In one embodiment of the present invention, the wedge-shaped pressure blocks 14 can be made of metal, providing high strength. Users may also consider factors such as insulation, strength, and cost to select wedge-shaped pressure blocks 14 made of alternative materials.

It should be noted that in the embodiment of the present invention, the pressurizing device is configured with the base 11, the pressurizing plate 13 above the base 11, the wedge-shaped pressure block 14, and the anti-slip screw 14A. However, users may adapt the configuration to their specific needs, such as replacing the pressurizing plate 13 on top with a pressurizing plate at the bottom (fixed at the top), using adjustable pressure pressurizing plates on both the upper and lower sides, or changing the design to apply pressure from the left and right sides. The quantity and positioning of the wedge-shaped pressure blocks 14 and anti-slip screws 14A may also vary and are not limited to the content disclosed in this specification.

Thus, the present invention provides a solid-state battery pressurizing device that uses a pressurizing mechanism comprising a pressurizing plate, wedge-shaped pressure blocks, and anti-slip screws to apply an optimal constant pre-pressurizing force to the solid-state battery (battery cell), enhancing the battery's charge and discharge performance and safety. The present invention, through parameters such as pre-pressure, battery cell expansion, and the stress-strain curve of the elastic interface, effectively limits the required pressurizing pressure for the solid-state battery to ensure that the pressure remains within a known optimal working pressure range for the specific type of battery cell, and thus sudden pressure increases during the battery cell's expansion process is prevented.
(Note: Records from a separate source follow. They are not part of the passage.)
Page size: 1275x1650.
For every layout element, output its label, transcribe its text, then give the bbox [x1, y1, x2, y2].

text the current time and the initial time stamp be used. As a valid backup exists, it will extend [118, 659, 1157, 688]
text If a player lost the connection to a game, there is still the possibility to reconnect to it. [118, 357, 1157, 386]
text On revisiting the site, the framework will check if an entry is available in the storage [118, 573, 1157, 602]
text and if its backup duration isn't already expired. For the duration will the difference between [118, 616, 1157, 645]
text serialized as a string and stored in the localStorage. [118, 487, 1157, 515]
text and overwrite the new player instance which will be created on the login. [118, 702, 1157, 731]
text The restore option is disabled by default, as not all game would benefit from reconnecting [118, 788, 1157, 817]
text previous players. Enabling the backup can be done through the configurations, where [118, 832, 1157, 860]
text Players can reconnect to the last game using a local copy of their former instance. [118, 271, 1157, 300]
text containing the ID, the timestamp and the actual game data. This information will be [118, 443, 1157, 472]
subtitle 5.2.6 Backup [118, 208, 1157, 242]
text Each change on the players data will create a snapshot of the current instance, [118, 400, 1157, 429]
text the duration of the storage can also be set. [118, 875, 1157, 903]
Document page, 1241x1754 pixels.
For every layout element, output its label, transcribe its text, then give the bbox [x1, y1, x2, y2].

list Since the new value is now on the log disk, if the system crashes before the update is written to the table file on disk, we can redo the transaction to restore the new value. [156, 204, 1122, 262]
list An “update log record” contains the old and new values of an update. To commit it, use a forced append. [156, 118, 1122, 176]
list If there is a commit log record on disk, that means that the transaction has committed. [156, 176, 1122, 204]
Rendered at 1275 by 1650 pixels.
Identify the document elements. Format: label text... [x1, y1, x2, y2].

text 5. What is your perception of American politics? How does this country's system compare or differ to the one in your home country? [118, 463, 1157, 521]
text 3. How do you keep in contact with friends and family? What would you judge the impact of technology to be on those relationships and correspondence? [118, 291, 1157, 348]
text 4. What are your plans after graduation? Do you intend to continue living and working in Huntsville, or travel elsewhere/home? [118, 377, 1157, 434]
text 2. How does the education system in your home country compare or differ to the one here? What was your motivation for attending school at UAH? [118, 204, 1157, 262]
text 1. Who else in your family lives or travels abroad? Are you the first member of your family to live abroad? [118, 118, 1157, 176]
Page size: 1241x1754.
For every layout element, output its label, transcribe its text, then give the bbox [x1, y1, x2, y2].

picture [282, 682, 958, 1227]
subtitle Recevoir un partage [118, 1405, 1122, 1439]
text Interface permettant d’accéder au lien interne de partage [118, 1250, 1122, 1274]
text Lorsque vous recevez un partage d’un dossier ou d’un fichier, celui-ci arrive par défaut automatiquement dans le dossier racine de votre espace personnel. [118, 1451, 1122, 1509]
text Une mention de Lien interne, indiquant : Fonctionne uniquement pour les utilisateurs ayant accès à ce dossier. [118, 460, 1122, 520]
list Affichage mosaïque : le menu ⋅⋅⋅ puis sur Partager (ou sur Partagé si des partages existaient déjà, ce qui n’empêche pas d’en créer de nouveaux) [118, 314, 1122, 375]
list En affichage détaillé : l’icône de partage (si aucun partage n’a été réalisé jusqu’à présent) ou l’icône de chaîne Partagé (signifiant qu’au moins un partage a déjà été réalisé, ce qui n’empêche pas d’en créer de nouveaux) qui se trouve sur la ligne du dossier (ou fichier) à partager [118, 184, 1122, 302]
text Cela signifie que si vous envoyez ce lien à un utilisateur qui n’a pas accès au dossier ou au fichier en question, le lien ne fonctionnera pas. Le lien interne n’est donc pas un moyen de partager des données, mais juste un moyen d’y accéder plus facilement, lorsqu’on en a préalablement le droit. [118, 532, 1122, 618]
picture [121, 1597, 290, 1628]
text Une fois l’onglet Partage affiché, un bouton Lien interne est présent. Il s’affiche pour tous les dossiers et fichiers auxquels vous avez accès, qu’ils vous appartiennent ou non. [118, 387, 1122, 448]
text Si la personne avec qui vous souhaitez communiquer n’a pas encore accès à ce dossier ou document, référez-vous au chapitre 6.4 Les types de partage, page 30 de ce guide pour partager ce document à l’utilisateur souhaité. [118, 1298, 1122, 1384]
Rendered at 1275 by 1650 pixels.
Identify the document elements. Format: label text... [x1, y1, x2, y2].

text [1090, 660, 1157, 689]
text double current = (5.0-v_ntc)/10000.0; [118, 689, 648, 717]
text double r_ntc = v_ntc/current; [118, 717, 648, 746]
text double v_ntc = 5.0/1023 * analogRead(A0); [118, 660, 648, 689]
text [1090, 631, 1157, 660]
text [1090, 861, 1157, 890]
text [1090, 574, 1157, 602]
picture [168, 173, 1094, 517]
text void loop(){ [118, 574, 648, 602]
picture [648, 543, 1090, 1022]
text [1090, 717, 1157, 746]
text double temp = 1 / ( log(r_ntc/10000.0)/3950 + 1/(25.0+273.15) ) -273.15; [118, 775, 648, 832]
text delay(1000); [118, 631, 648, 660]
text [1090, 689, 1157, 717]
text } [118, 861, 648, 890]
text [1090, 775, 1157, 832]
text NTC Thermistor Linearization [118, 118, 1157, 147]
This invention reduces and simplifies the pressure control logic and device volume required for solid-state battery pressurization, achieving both functionality and economic benefits.

The above embodiments are merely exemplary descriptions of the features and effects of the present invention and are not intended to limit the substantive technical content of the present invention. Any person skilled in the art may make modifications and variations to the above embodiments without departing from the spirit and scope of the present invention. Therefore, the scope of protection of the present invention should be defined by the claims set forth in the subsequent patent application.